Nós, os portugas...
Nós, os portugueses, somos um povo
sui-generis.
Andei pelos confins de África, como militar, aquando da guerra colonial, na fronteira leste de Angola, “nas
raias com a islaterra”, que seria, então ,a Rodésia do Norte, no dizer de um colono transmontano ali instalado, em
carta para a mulher que haveria de chegar mais tarde, e conheci portugueses onde não
poderia ter visto nenhum outro europeu.
Um deles, impossível não o recordar,
ainda jovem e elegante, de camisa imaculadamente branca, atrás do balcão da sua
loja, que se sentava em cima dos calcanhares, na cubata do soba, velho e
desdentado, e entendia-se com ele no dialecto local, tão bem que eu, se
fechasse os olhos, não saberia quem falava.
Agora, vai o Éder, nascido na Guiné mas
português pela criação, que é o que interessa, e faz de nós Campeões Europeus
de Futebol, sendo que este desporto é o que sempre foi jogado pelos miúdos nas
ruas e que são levados pelos “mirones” para os Clubes, como foi com o Ricardo
Sanches, nascido em São Tomé,
e que brincava à bola nas ruas do Bairro da Musgueira, como o Eusébio, muitos
anos antes, nas ruas de um bairro de Lourenço Marques e que, anos mais tarde,
choraria lágrimas que correriam mundo por ter perdido com a Inglaterra, em
1966, na Campeonato do Mundo, com a camisola do seu Portugal.
Isto só é possível porque nós, sendo
portugueses, somos também cidadãos do mundo, estamos bem em qualquer lado,
pertencemos a qualquer sítio ,alimentados pelas saudades da nossa terra.
Nascidos há muitos séculos aqui no extremo da Europa, “onde a terra acaba e o
mar começa”, como dizia o nosso grande Camões, que também só podia ser português,
estávamos sempre dentro e fora, saíamos e entrávamos. Éramos portugueses mas um
bocadinho, também, de qualquer outra coisa, tantas as pessoas que iam e vinham,
que por aqui passavam e muitas até ficavam.
Nunca poderíamos ser como os franceses,
metidos lá no centro da Europa, chauvinistas, antipáticos e sobranceiros... seria
impossível!
Gostam de humilhar os portugueses, não vendo neles outra coisa que não sejam porteiras de prédio e serventes de pedreiro e fazendo de conta que nunca ouviram falar de outros, que conhecem muito bem e até admiram, como o Lobo Antunes, Amadeu Sousa Cardoso, Eduardo Lourenço, Manoel de Oliveira, ou de Carlos Tavares, lisboeta e presidente da Peugeot/Citroen.
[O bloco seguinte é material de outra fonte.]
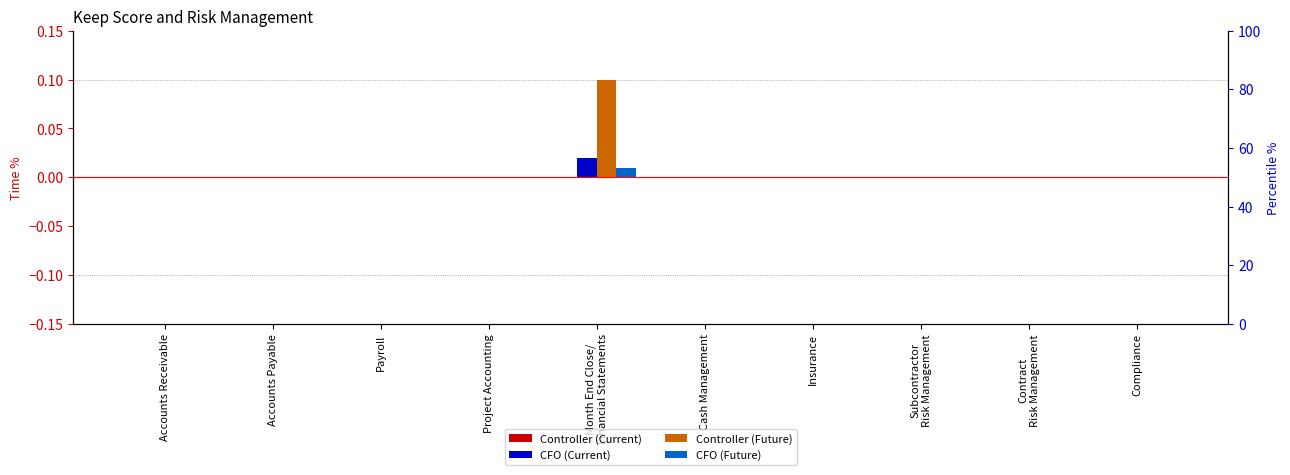

The value of Controller (Current) at Contract
Risk Management is 0.0. True or false?

True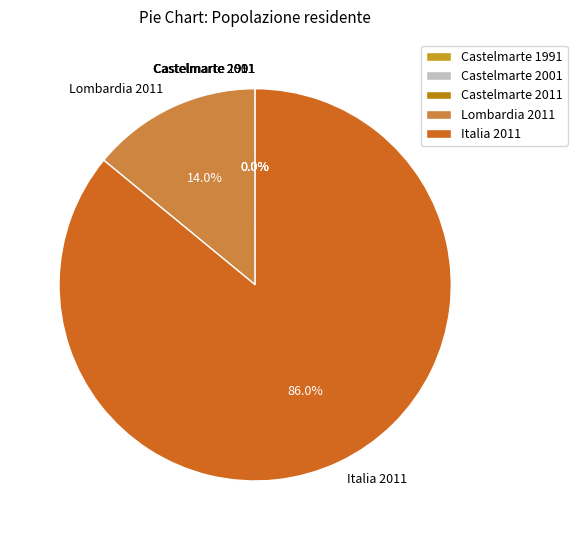

Which slice is the largest?

Italia 2011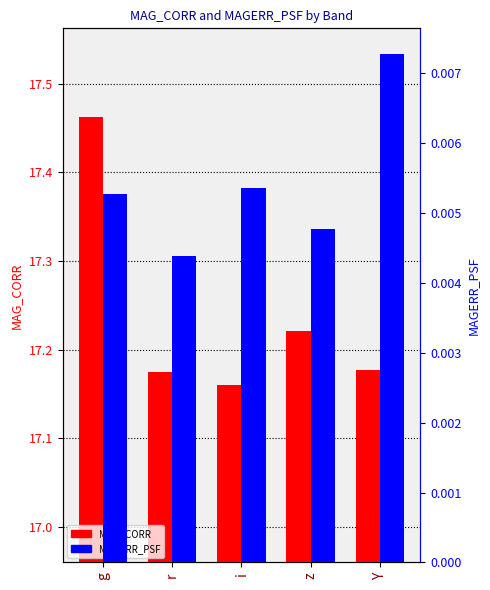

Reading right to left, transcribe all the data shown in this chart.

MAG_CORR: 17.2	17.2	17.2	17.2	17.5
MAGERR_PSF: 0.0	0.0	0.0	0.0	0.0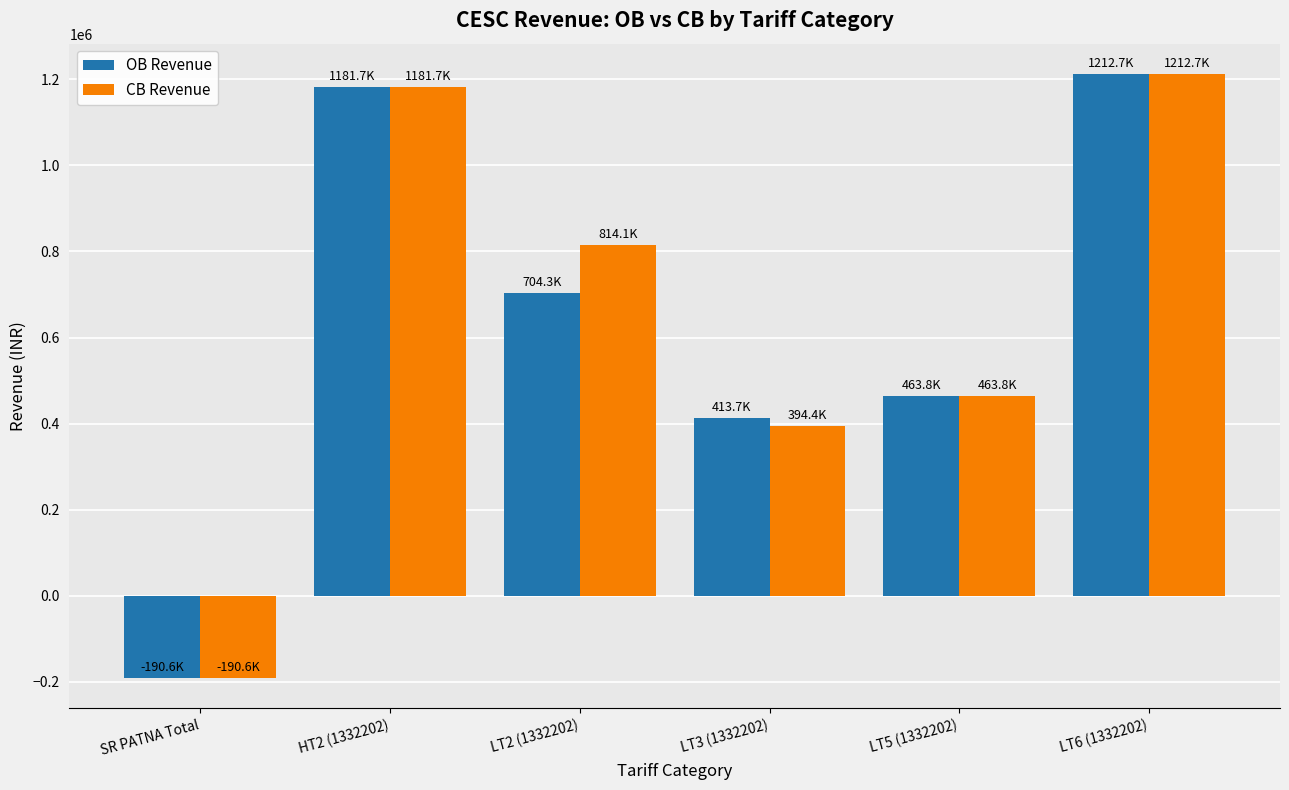

Which label corresponds to the largest value in the chart?

LT6 (1332202)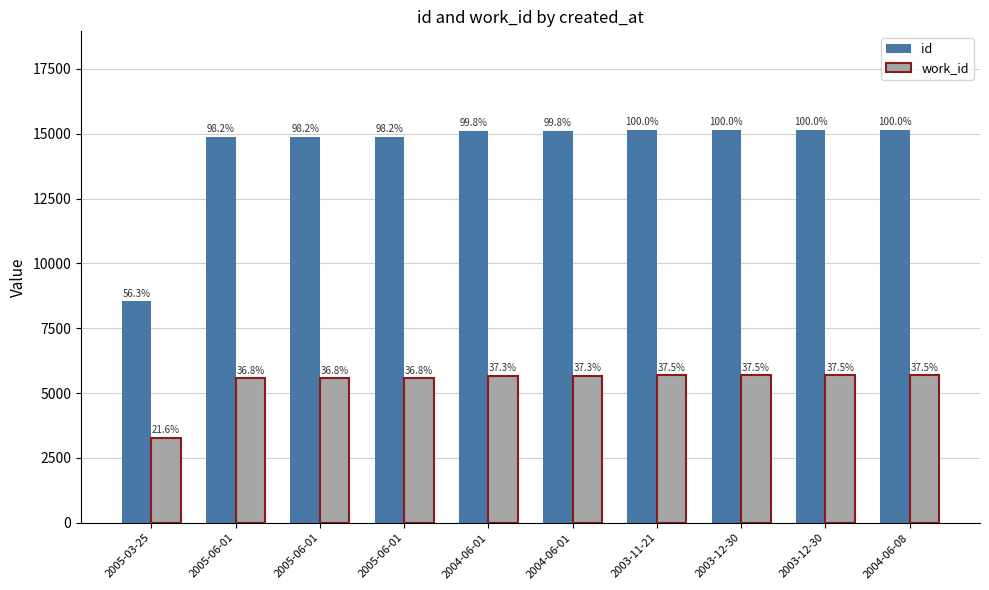

Which series has the largest total across all categories?

id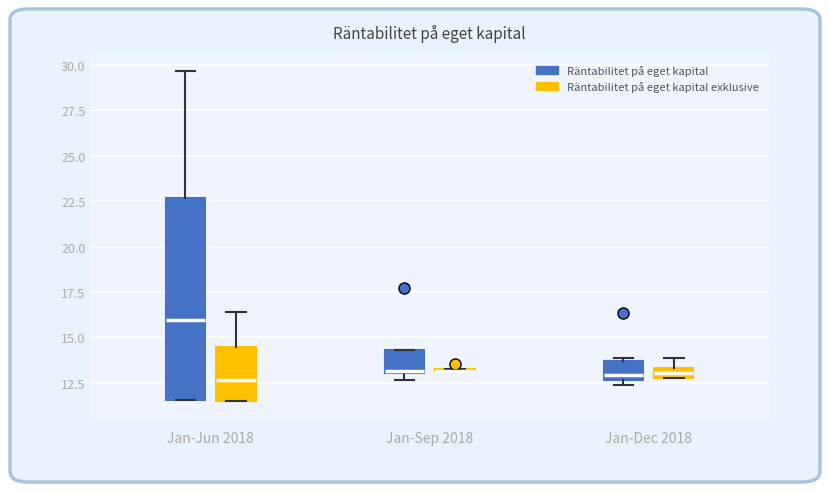

Which box is the tallest, from its lower edge to its upper edge?

Jan-Jun 2018 (Räntabilitet på eget kapital)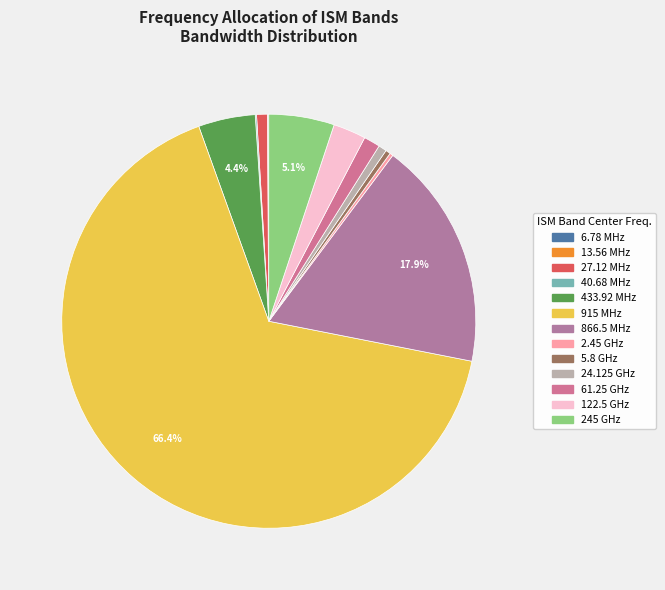

Which slice is the smallest?

13.56 MHz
A França recebeu vagas de portugueses, e porque essa é a história das suas vidas, desempenharam o papel de pessoas
humildes, trabalhadoras e disciplinadas, e sempre com amor, porque, de todos os
imigrantes que chegaram a França, foram eles os que mais se casaram com
francesas, como nos disse o antropólogo Emmanuel Tod.
Não foi, portanto, só com as “pretinhas”
dos confins de África. Metemos nos nossos corações também as francesas e todas
as mulheres de qualquer lugar do mundo porque, onde chegamos, passamos a ser de
lá, falamos como eles, comportamo-nos como eles, imitamo-los, e tudo de forma
pacífica como se demonstrou, mais uma vez em França, com a mais baixa taxa de criminalidade de
todos os estrangeiros, ou não fosse o nosso D. Afonso Henriques filho do conde
Henrique de Borgonha, francês, como se vê.
Isto, para não dar fé às más línguas
da história que dizem, que por ter ele nascido débil e fraquinho, foi trocado por Egas Moniz, seu tutor, pelo filho de um pastor
transmontano, forte e espadaúdo, ou então, numa outra versão, pelo filho do próprio
Egas Moniz... mas, se é verdade que ele nasceu com debilidades físicas, como diz a história, difícil
é de acreditar que se tenha tornado no cavaleiro temível em que se viria a
transformar...
Parece, igualmente certo, do ponto de vista da verdade histórica, que ele foi criado com os restantes filhos de Egas Moniz como se fossem irmãos sem que a mulher fizesse diferença entre eles no tratamento.